[DATA PROVIDED Boundary: Start]

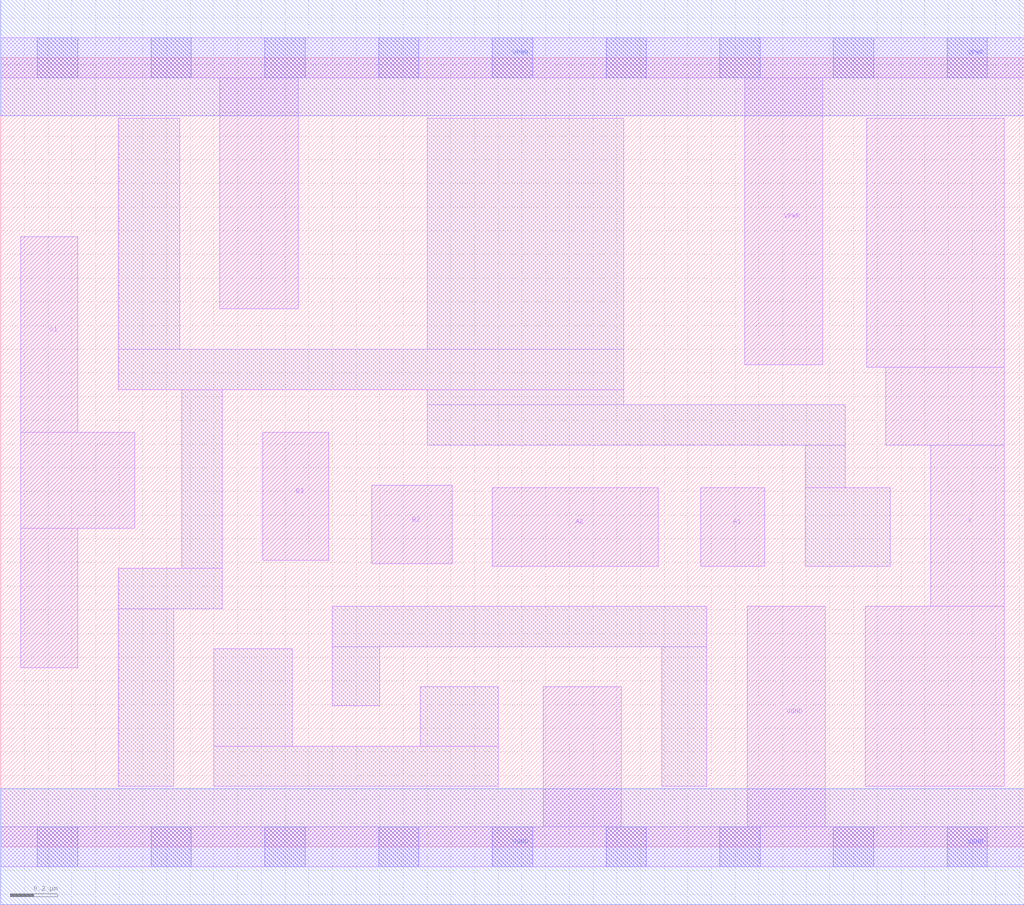
<source format=lef>
# Copyright 2020 The SkyWater PDK Authors
#
# Licensed under the Apache License, Version 2.0 (the "License");
# you may not use this file except in compliance with the License.
# You may obtain a copy of the License at
#
#     https://www.apache.org/licenses/LICENSE-2.0
#
# Unless required by applicable law or agreed to in writing, software
# distributed under the License is distributed on an "AS IS" BASIS,
# WITHOUT WARRANTIES OR CONDITIONS OF ANY KIND, either express or implied.
# See the License for the specific language governing permissions and
# limitations under the License.
#
# SPDX-License-Identifier: Apache-2.0

VERSION 5.7 ;
  NAMESCASESENSITIVE ON ;
  NOWIREEXTENSIONATPIN ON ;
  DIVIDERCHAR "/" ;
  BUSBITCHARS "[]" ;
UNITS
  DATABASE MICRONS 200 ;
END UNITS
MACRO sky130_fd_sc_lp__o221a_1
  CLASS CORE ;
  SOURCE USER ;
  FOREIGN sky130_fd_sc_lp__o221a_1 ;
  ORIGIN  0.000000  0.000000 ;
  SIZE  4.320000 BY  3.330000 ;
  SYMMETRY X Y R90 ;
  SITE unit ;
  PIN A1
    ANTENNAGATEAREA  0.315000 ;
    DIRECTION INPUT ;
    USE SIGNAL ;
    PORT
      LAYER li1 ;
        RECT 2.955000 1.185000 3.225000 1.515000 ;
    END
  END A1
  PIN A2
    ANTENNAGATEAREA  0.315000 ;
    DIRECTION INPUT ;
    USE SIGNAL ;
    PORT
      LAYER li1 ;
        RECT 2.075000 1.185000 2.775000 1.515000 ;
    END
  END A2
  PIN B1
    ANTENNAGATEAREA  0.315000 ;
    DIRECTION INPUT ;
    USE SIGNAL ;
    PORT
      LAYER li1 ;
        RECT 1.105000 1.210000 1.385000 1.750000 ;
    END
  END B1
  PIN B2
    ANTENNAGATEAREA  0.315000 ;
    DIRECTION INPUT ;
    USE SIGNAL ;
    PORT
      LAYER li1 ;
        RECT 1.565000 1.195000 1.905000 1.525000 ;
    END
  END B2
  PIN C1
    ANTENNAGATEAREA  0.315000 ;
    DIRECTION INPUT ;
    USE SIGNAL ;
    PORT
      LAYER li1 ;
        RECT 0.085000 0.755000 0.325000 1.345000 ;
        RECT 0.085000 1.345000 0.565000 1.750000 ;
        RECT 0.085000 1.750000 0.325000 2.575000 ;
    END
  END C1
  PIN X
    ANTENNADIFFAREA  0.581700 ;
    DIRECTION OUTPUT ;
    USE SIGNAL ;
    PORT
      LAYER li1 ;
        RECT 3.650000 0.255000 4.235000 1.015000 ;
        RECT 3.655000 2.025000 4.235000 3.075000 ;
        RECT 3.735000 1.695000 4.235000 2.025000 ;
        RECT 3.925000 1.015000 4.235000 1.695000 ;
    END
  END X
  PIN VGND
    DIRECTION INOUT ;
    USE GROUND ;
    PORT
      LAYER li1 ;
        RECT 0.000000 -0.085000 4.320000 0.085000 ;
        RECT 2.290000  0.085000 2.620000 0.675000 ;
        RECT 3.150000  0.085000 3.480000 1.015000 ;
      LAYER mcon ;
        RECT 0.155000 -0.085000 0.325000 0.085000 ;
        RECT 0.635000 -0.085000 0.805000 0.085000 ;
        RECT 1.115000 -0.085000 1.285000 0.085000 ;
        RECT 1.595000 -0.085000 1.765000 0.085000 ;
        RECT 2.075000 -0.085000 2.245000 0.085000 ;
        RECT 2.555000 -0.085000 2.725000 0.085000 ;
        RECT 3.035000 -0.085000 3.205000 0.085000 ;
        RECT 3.515000 -0.085000 3.685000 0.085000 ;
        RECT 3.995000 -0.085000 4.165000 0.085000 ;
      LAYER met1 ;
        RECT 0.000000 -0.245000 4.320000 0.245000 ;
    END
  END VGND
  PIN VPWR
    DIRECTION INOUT ;
    USE POWER ;
    PORT
      LAYER li1 ;
        RECT 0.000000 3.245000 4.320000 3.415000 ;
        RECT 0.925000 2.270000 1.255000 3.245000 ;
        RECT 3.140000 2.035000 3.470000 3.245000 ;
      LAYER mcon ;
        RECT 0.155000 3.245000 0.325000 3.415000 ;
        RECT 0.635000 3.245000 0.805000 3.415000 ;
        RECT 1.115000 3.245000 1.285000 3.415000 ;
        RECT 1.595000 3.245000 1.765000 3.415000 ;
        RECT 2.075000 3.245000 2.245000 3.415000 ;
        RECT 2.555000 3.245000 2.725000 3.415000 ;
        RECT 3.035000 3.245000 3.205000 3.415000 ;
        RECT 3.515000 3.245000 3.685000 3.415000 ;
        RECT 3.995000 3.245000 4.165000 3.415000 ;
      LAYER met1 ;
        RECT 0.000000 3.085000 4.320000 3.575000 ;
    END
  END VPWR
  OBS
    LAYER li1 ;
      RECT 0.495000 0.255000 0.730000 1.005000 ;
      RECT 0.495000 1.005000 0.935000 1.175000 ;
      RECT 0.495000 1.930000 2.630000 2.100000 ;
      RECT 0.495000 2.100000 0.755000 3.075000 ;
      RECT 0.765000 1.175000 0.935000 1.930000 ;
      RECT 0.900000 0.255000 2.100000 0.425000 ;
      RECT 0.900000 0.425000 1.230000 0.835000 ;
      RECT 1.400000 0.595000 1.600000 0.845000 ;
      RECT 1.400000 0.845000 2.980000 1.015000 ;
      RECT 1.770000 0.425000 2.100000 0.675000 ;
      RECT 1.800000 1.695000 3.565000 1.865000 ;
      RECT 1.800000 1.865000 2.630000 1.930000 ;
      RECT 1.800000 2.100000 2.630000 3.075000 ;
      RECT 2.790000 0.255000 2.980000 0.845000 ;
      RECT 3.395000 1.185000 3.755000 1.515000 ;
      RECT 3.395000 1.515000 3.565000 1.695000 ;
  END
END sky130_fd_sc_lp__o221a_1

</source>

[DATA PROVIDED Boundary: End]

■ TASK INSTRUCTIONS ■
Copy every line above exactly; images stay out.

■ WORKED SOLUTION ■
<source format=lef>
# Copyright 2020 The SkyWater PDK Authors
#
# Licensed under the Apache License, Version 2.0 (the "License");
# you may not use this file except in compliance with the License.
# You may obtain a copy of the License at
#
#     https://www.apache.org/licenses/LICENSE-2.0
#
# Unless required by applicable law or agreed to in writing, software
# distributed under the License is distributed on an "AS IS" BASIS,
# WITHOUT WARRANTIES OR CONDITIONS OF ANY KIND, either express or implied.
# See the License for the specific language governing permissions and
# limitations under the License.
#
# SPDX-License-Identifier: Apache-2.0

VERSION 5.7 ;
  NAMESCASESENSITIVE ON ;
  NOWIREEXTENSIONATPIN ON ;
  DIVIDERCHAR "/" ;
  BUSBITCHARS "[]" ;
UNITS
  DATABASE MICRONS 200 ;
END UNITS
MACRO sky130_fd_sc_lp__o221a_1
  CLASS CORE ;
  SOURCE USER ;
  FOREIGN sky130_fd_sc_lp__o221a_1 ;
  ORIGIN  0.000000  0.000000 ;
  SIZE  4.320000 BY  3.330000 ;
  SYMMETRY X Y R90 ;
  SITE unit ;
  PIN A1
    ANTENNAGATEAREA  0.315000 ;
    DIRECTION INPUT ;
    USE SIGNAL ;
    PORT
      LAYER li1 ;
        RECT 2.955000 1.185000 3.225000 1.515000 ;
    END
  END A1
  PIN A2
    ANTENNAGATEAREA  0.315000 ;
    DIRECTION INPUT ;
    USE SIGNAL ;
    PORT
      LAYER li1 ;
        RECT 2.075000 1.185000 2.775000 1.515000 ;
    END
  END A2
  PIN B1
    ANTENNAGATEAREA  0.315000 ;
    DIRECTION INPUT ;
    USE SIGNAL ;
    PORT
      LAYER li1 ;
        RECT 1.105000 1.210000 1.385000 1.750000 ;
    END
  END B1
  PIN B2
    ANTENNAGATEAREA  0.315000 ;
    DIRECTION INPUT ;
    USE SIGNAL ;
    PORT
      LAYER li1 ;
        RECT 1.565000 1.195000 1.905000 1.525000 ;
    END
  END B2
  PIN C1
    ANTENNAGATEAREA  0.315000 ;
    DIRECTION INPUT ;
    USE SIGNAL ;
    PORT
      LAYER li1 ;
        RECT 0.085000 0.755000 0.325000 1.345000 ;
        RECT 0.085000 1.345000 0.565000 1.750000 ;
        RECT 0.085000 1.750000 0.325000 2.575000 ;
    END
  END C1
  PIN X
    ANTENNADIFFAREA  0.581700 ;
    DIRECTION OUTPUT ;
    USE SIGNAL ;
    PORT
      LAYER li1 ;
        RECT 3.650000 0.255000 4.235000 1.015000 ;
        RECT 3.655000 2.025000 4.235000 3.075000 ;
        RECT 3.735000 1.695000 4.235000 2.025000 ;
        RECT 3.925000 1.015000 4.235000 1.695000 ;
    END
  END X
  PIN VGND
    DIRECTION INOUT ;
    USE GROUND ;
    PORT
      LAYER li1 ;
        RECT 0.000000 -0.085000 4.320000 0.085000 ;
        RECT 2.290000  0.085000 2.620000 0.675000 ;
        RECT 3.150000  0.085000 3.480000 1.015000 ;
      LAYER mcon ;
        RECT 0.155000 -0.085000 0.325000 0.085000 ;
        RECT 0.635000 -0.085000 0.805000 0.085000 ;
        RECT 1.115000 -0.085000 1.285000 0.085000 ;
        RECT 1.595000 -0.085000 1.765000 0.085000 ;
        RECT 2.075000 -0.085000 2.245000 0.085000 ;
        RECT 2.555000 -0.085000 2.725000 0.085000 ;
        RECT 3.035000 -0.085000 3.205000 0.085000 ;
        RECT 3.515000 -0.085000 3.685000 0.085000 ;
        RECT 3.995000 -0.085000 4.165000 0.085000 ;
      LAYER met1 ;
        RECT 0.000000 -0.245000 4.320000 0.245000 ;
    END
  END VGND
  PIN VPWR
    DIRECTION INOUT ;
    USE POWER ;
    PORT
      LAYER li1 ;
        RECT 0.000000 3.245000 4.320000 3.415000 ;
        RECT 0.925000 2.270000 1.255000 3.245000 ;
        RECT 3.140000 2.035000 3.470000 3.245000 ;
      LAYER mcon ;
        RECT 0.155000 3.245000 0.325000 3.415000 ;
        RECT 0.635000 3.245000 0.805000 3.415000 ;
        RECT 1.115000 3.245000 1.285000 3.415000 ;
        RECT 1.595000 3.245000 1.765000 3.415000 ;
        RECT 2.075000 3.245000 2.245000 3.415000 ;
        RECT 2.555000 3.245000 2.725000 3.415000 ;
        RECT 3.035000 3.245000 3.205000 3.415000 ;
        RECT 3.515000 3.245000 3.685000 3.415000 ;
        RECT 3.995000 3.245000 4.165000 3.415000 ;
      LAYER met1 ;
        RECT 0.000000 3.085000 4.320000 3.575000 ;
    END
  END VPWR
  OBS
    LAYER li1 ;
      RECT 0.495000 0.255000 0.730000 1.005000 ;
      RECT 0.495000 1.005000 0.935000 1.175000 ;
      RECT 0.495000 1.930000 2.630000 2.100000 ;
      RECT 0.495000 2.100000 0.755000 3.075000 ;
      RECT 0.765000 1.175000 0.935000 1.930000 ;
      RECT 0.900000 0.255000 2.100000 0.425000 ;
      RECT 0.900000 0.425000 1.230000 0.835000 ;
      RECT 1.400000 0.595000 1.600000 0.845000 ;
      RECT 1.400000 0.845000 2.980000 1.015000 ;
      RECT 1.770000 0.425000 2.100000 0.675000 ;
      RECT 1.800000 1.695000 3.565000 1.865000 ;
      RECT 1.800000 1.865000 2.630000 1.930000 ;
      RECT 1.800000 2.100000 2.630000 3.075000 ;
      RECT 2.790000 0.255000 2.980000 0.845000 ;
      RECT 3.395000 1.185000 3.755000 1.515000 ;
      RECT 3.395000 1.515000 3.565000 1.695000 ;
  END
END sky130_fd_sc_lp__o221a_1

</source>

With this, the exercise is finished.